→ What you need to do:
• A. In the Showcase Presents review, what verdict appears beneath the entry for Showcase Presents: Adam Strange?
• B. Carry the Showcase Presents review forward from its final sentence.

Johnathan Presents: Another Review of Showcase Presents, By Johnathan

A while back I did a mass-review of all of the Showcase Presents books that I had purchased. Well, I just keep on buying those things - due to my overpowering weakness for the Silver Age - and so it's time for more of that.

Showcase Presents: Adam Strange

All of the old stories about Adam Strange getting zapped to Rann via Zeta Beam so that he can kick alien ass and score with alien ladies (well, lady). I'm pretty fond of the little pre-adventure that Adam always gets into whilst getting his ass to the site of the incoming beam. Also fun: the sheer amount of trouble that the Rannians get themselves into ("Adam Strange! In the month that you were away we were conquered by robots! Again!"). Finally, a true statement: Adam Strange has the best helmet in comics.

JOHN APPROVED

Showcase Presents: The Atom

Good fun. Ray Palmer gets into all sorts of scraps as a tiny man. Like Green Lantern, this comic made an attempt to pass itself off as hard science fiction, with plenty of super-scientific explanations for stuff like shrinking physicists, but readily flew off on crazy tangential plotlines to keep things interesting. The three basic plots of a Silver Age Atom story: 1) Ray Palmer shrinks in order to help his main squeeze Jean "will be evil someday" Loring solve a case so that she can become a successful lawyer and prove herself and then quit the law and marry Ray. 2) Ray Palmer encounters something weird whilst going about his daily business; shrinks. 3) Ray Palmer shrinks and travels into the past via his scientist pal's Time Hole. While in the past he fights injustice with a passion that makes lovers of causality cringe. Take that, historical figures! Take that, history!

→ Provided records:

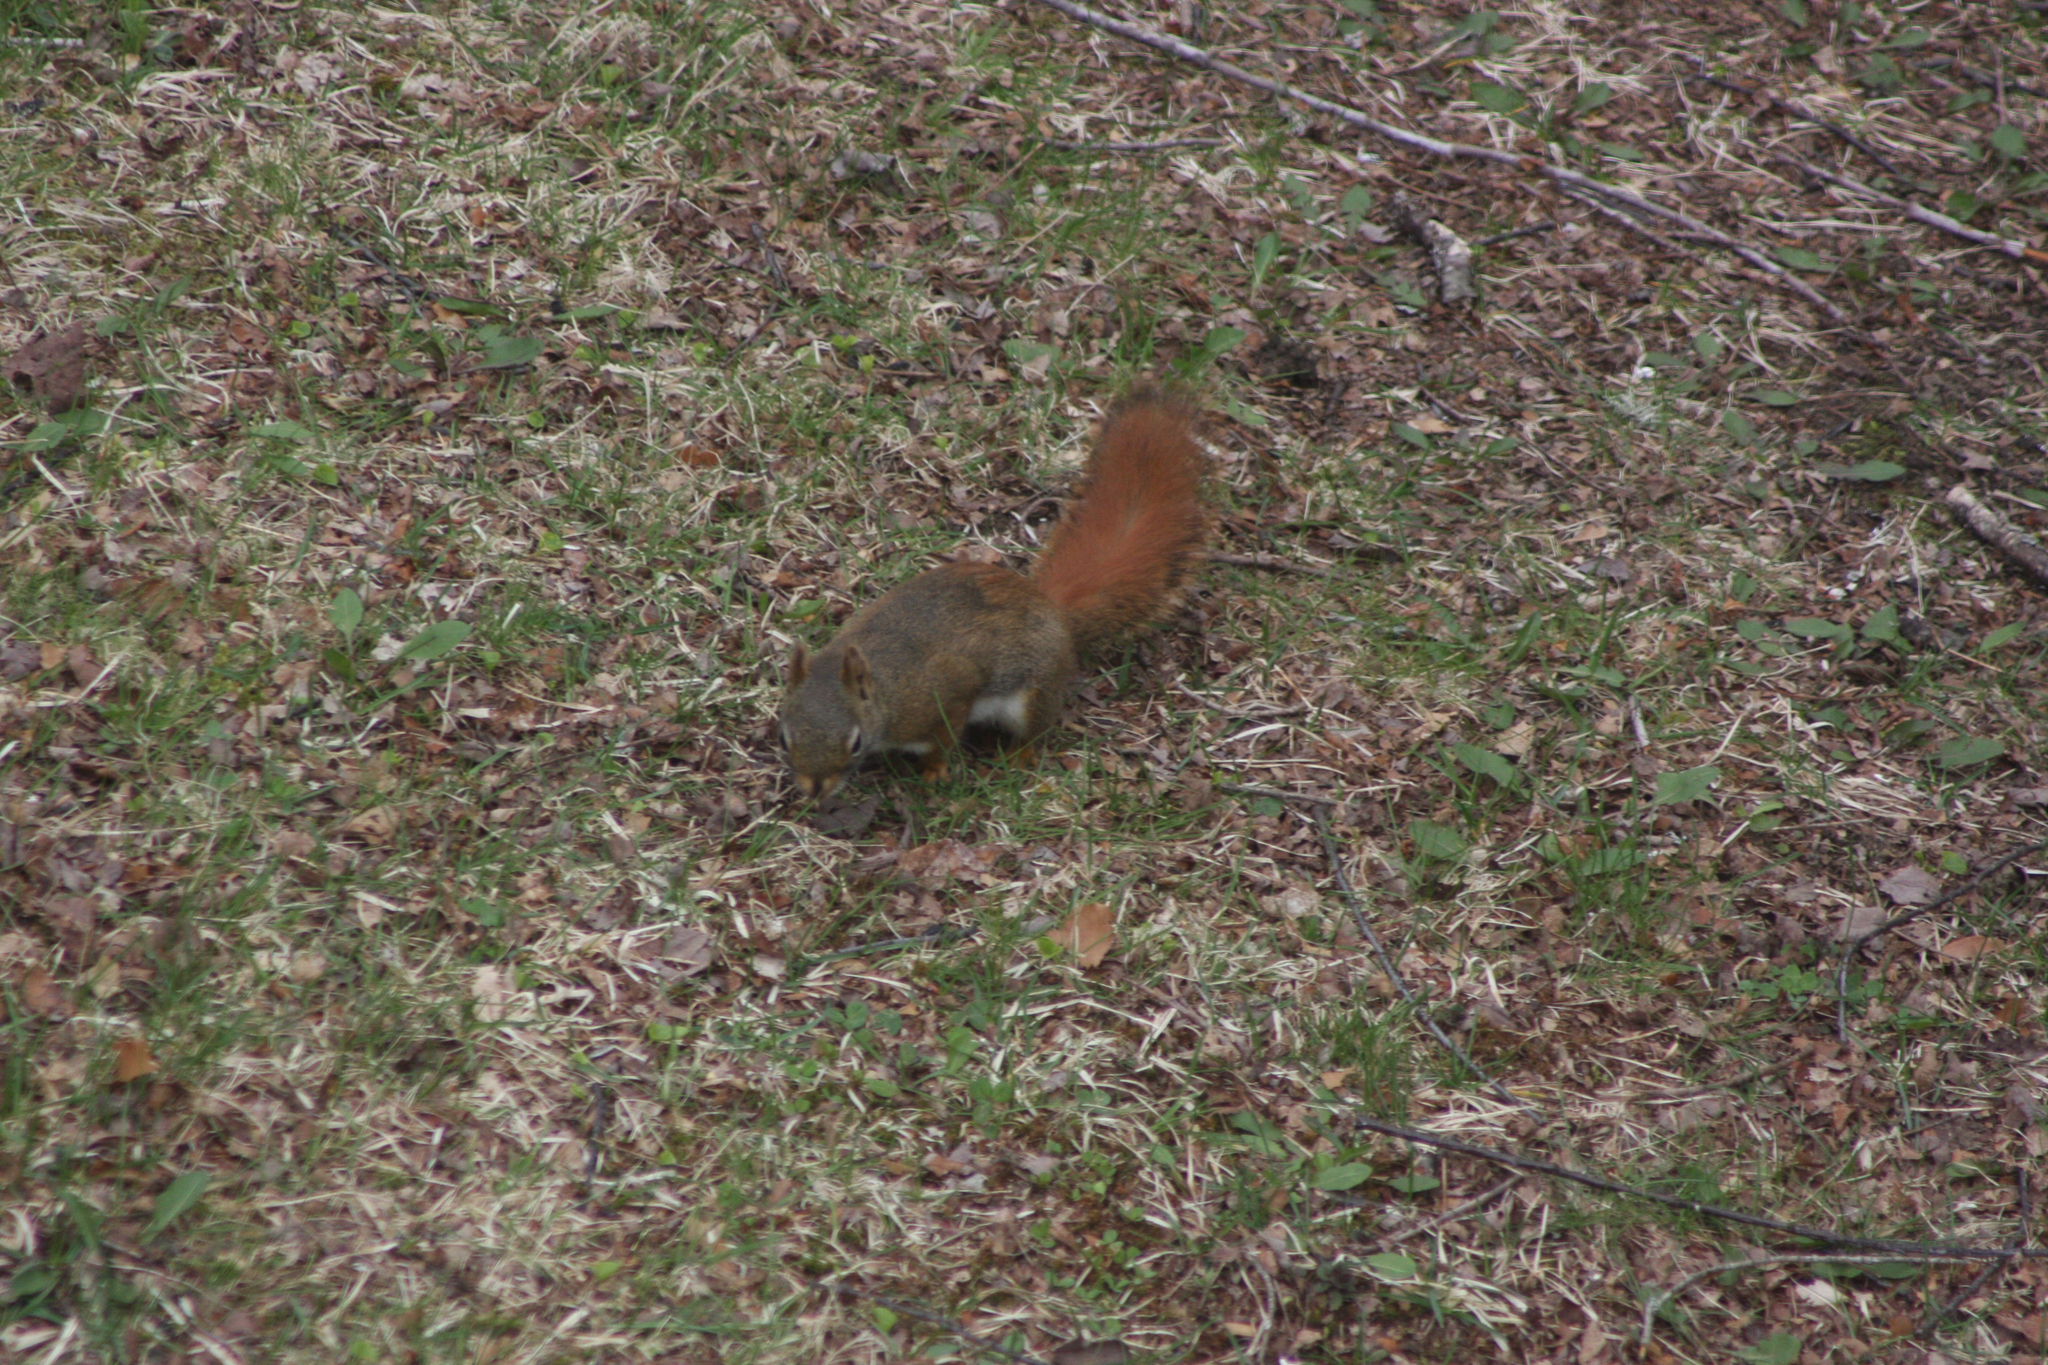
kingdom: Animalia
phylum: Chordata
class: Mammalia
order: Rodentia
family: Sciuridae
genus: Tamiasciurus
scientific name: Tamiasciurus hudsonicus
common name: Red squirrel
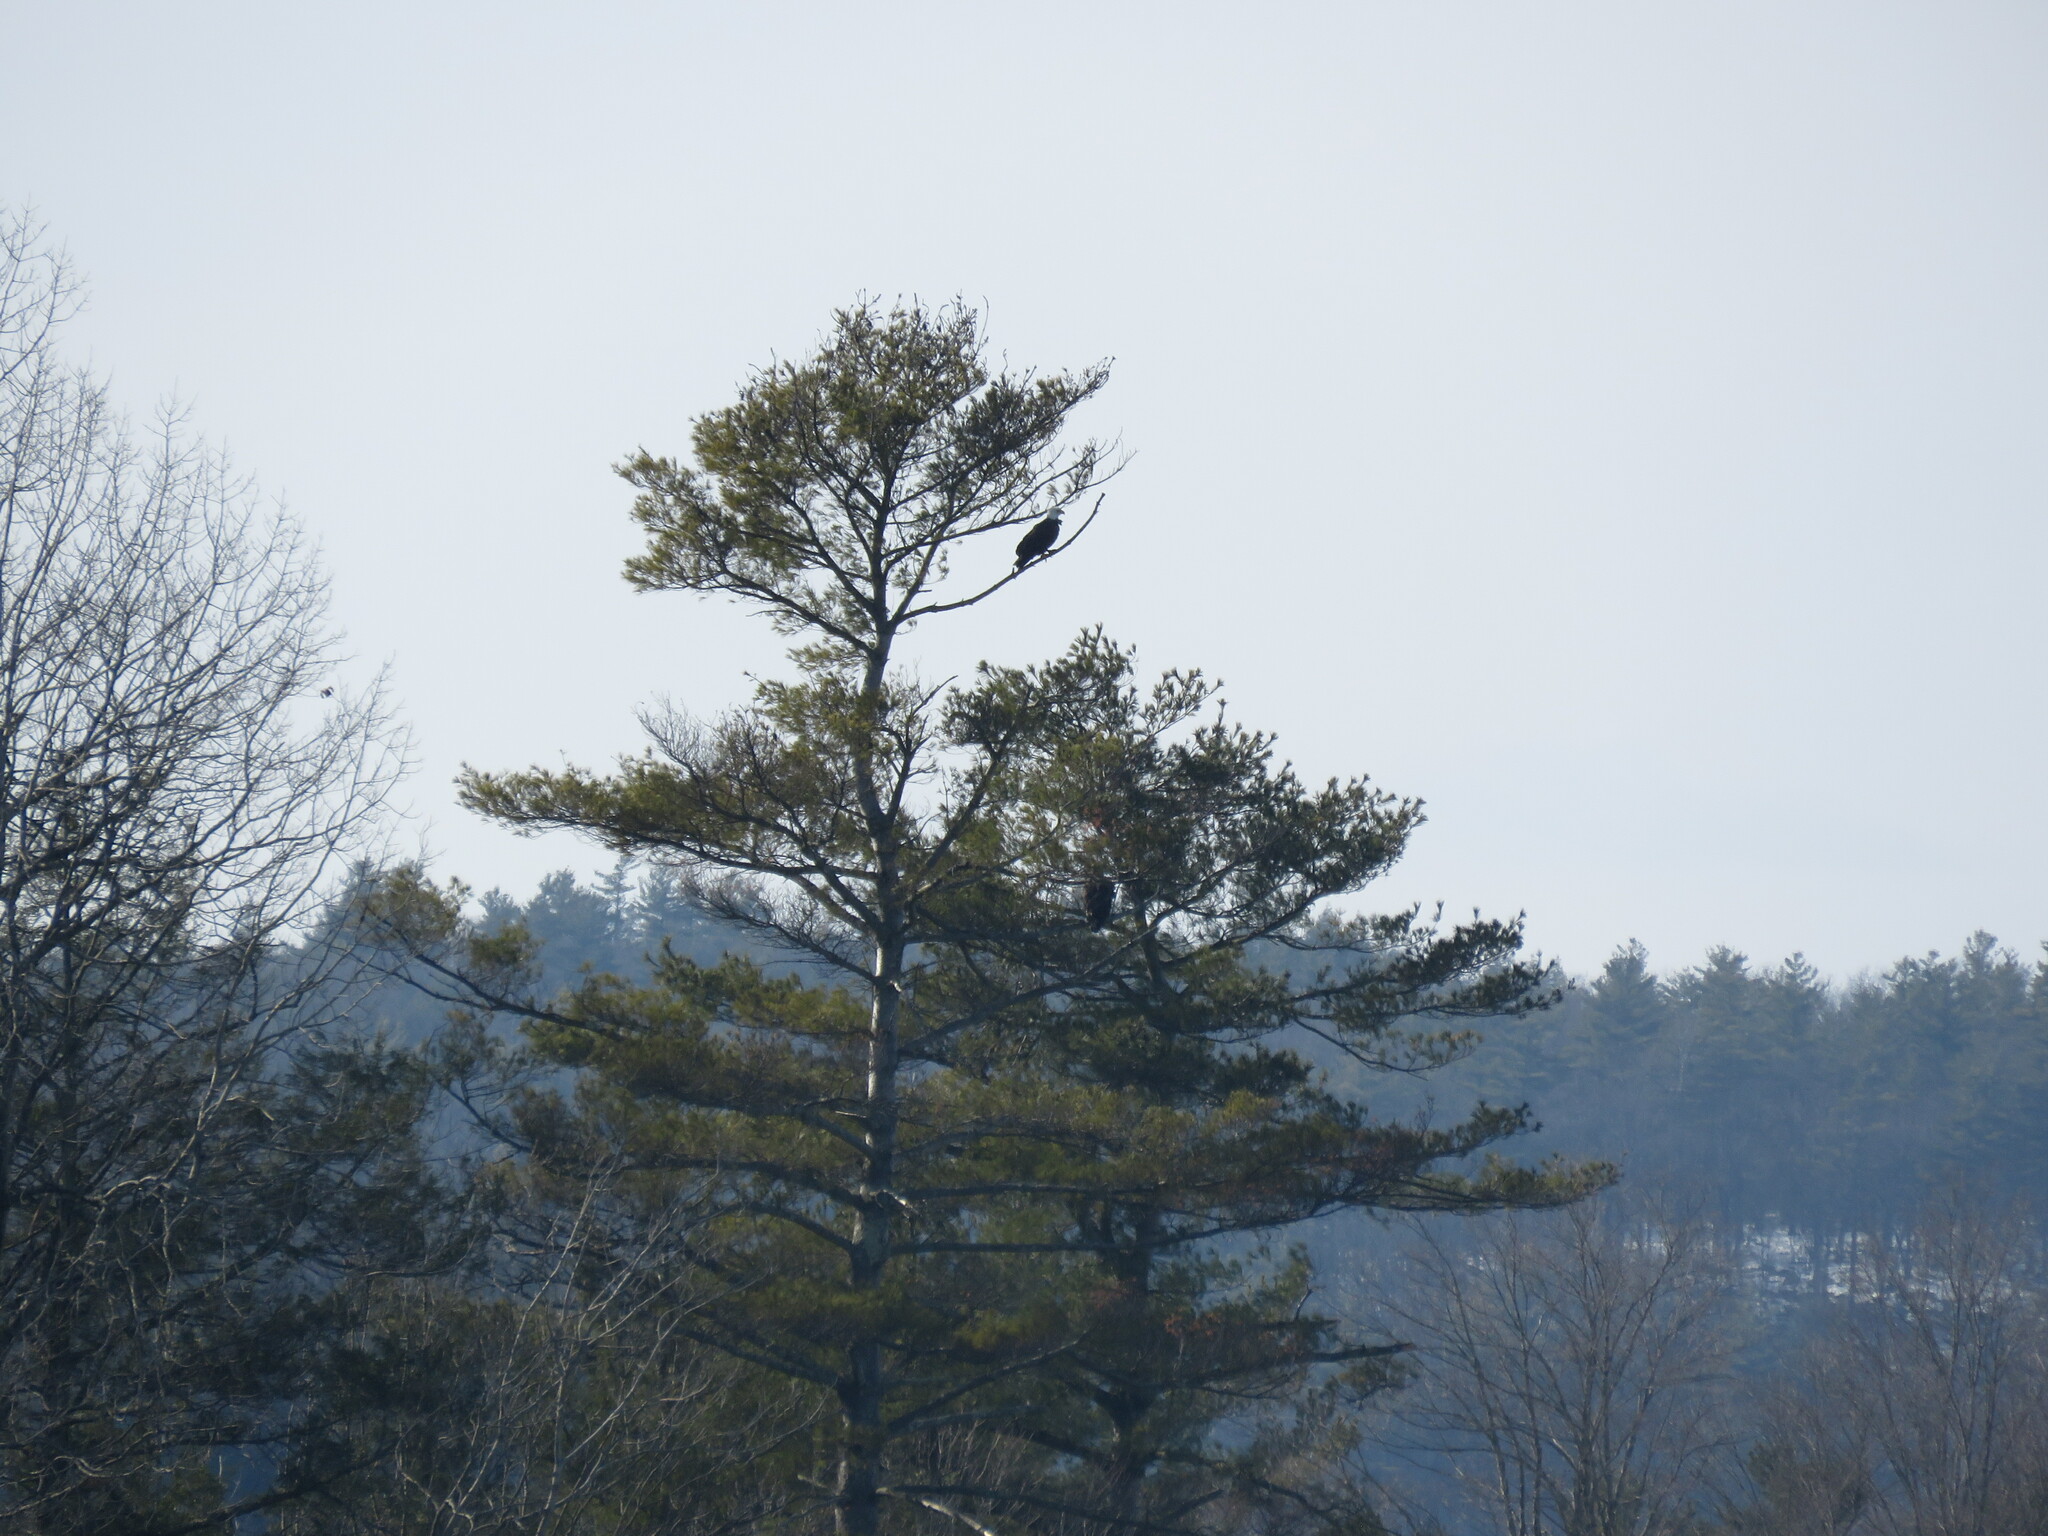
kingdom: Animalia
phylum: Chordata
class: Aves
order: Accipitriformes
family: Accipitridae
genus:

→ Task-by-task results:
• A. JOHN APPROVED

• B.
JOHN APPROVED

Showcase Presents: Batman, Volume 2

Rachelle gave me this one for my birthday, whilst simultaneously foiling my plot to borrow Volume 1 from her by lending it to every other person in Halifax (this is a lie. It was just lent to Tiina [the Tea Devil]). I don't know if the first volume was a great as this, but I hope so. Featured were both the first appearance of the original Blockbuster, with his hatred for Batman yet love for Bruce Wayne, and the crazy-great saga of the Outsider. The Outsider, for those of you who have avoided 30 or 40 years of spoilers, was actually Batman's butler Alfred, who everyone thought was dead but who was only mostly dead and who was turned into a lumpy psychic monster by a well-meaning scientist. Ever since I read about this fantastic mishmash in Jeff Rovin's Encyclopedia of Supervillains I wanted very much to read it, what with Robin getting turned into a coffin and all, so thanks again, Rachelle!

JOHN APPROVED

Showcase Presents: The Flash

Good solid Silver Age tomfoolery. Nothing other that the extremely unlikely origin of Kid Flash really sticks out in my memory, but rest assured that it's full of crazy crimes and stupid plots and all of the rest of the good stuff. I grew up with Wally West as the Flash, but i gotta say that Barry Allen was a helluva character.

JOHN APPROVED

Showcase Presents: Green Arrow

A lot of the comics that are collected in this one are actually from the late 50s, so they have a really neat feel to them, like the Batman comics of the same era. You can almost see the Comics Code symbol hovering over every character's shoulder, watching; judging. Anyway, Green Arrow and Speedy fight the crime and drive around in a great car (it launches them with catapults!) and meet at least two clowns who use wacky clown arrows to make folks laugh and then to fight crime in a crazy clown fashion. Plus, remember the Batmen of All Nations? Green Arrow has some too! Dudes from all over the world show up for a convention in his honour and bring their lava arrows and so forth - it's a hoot!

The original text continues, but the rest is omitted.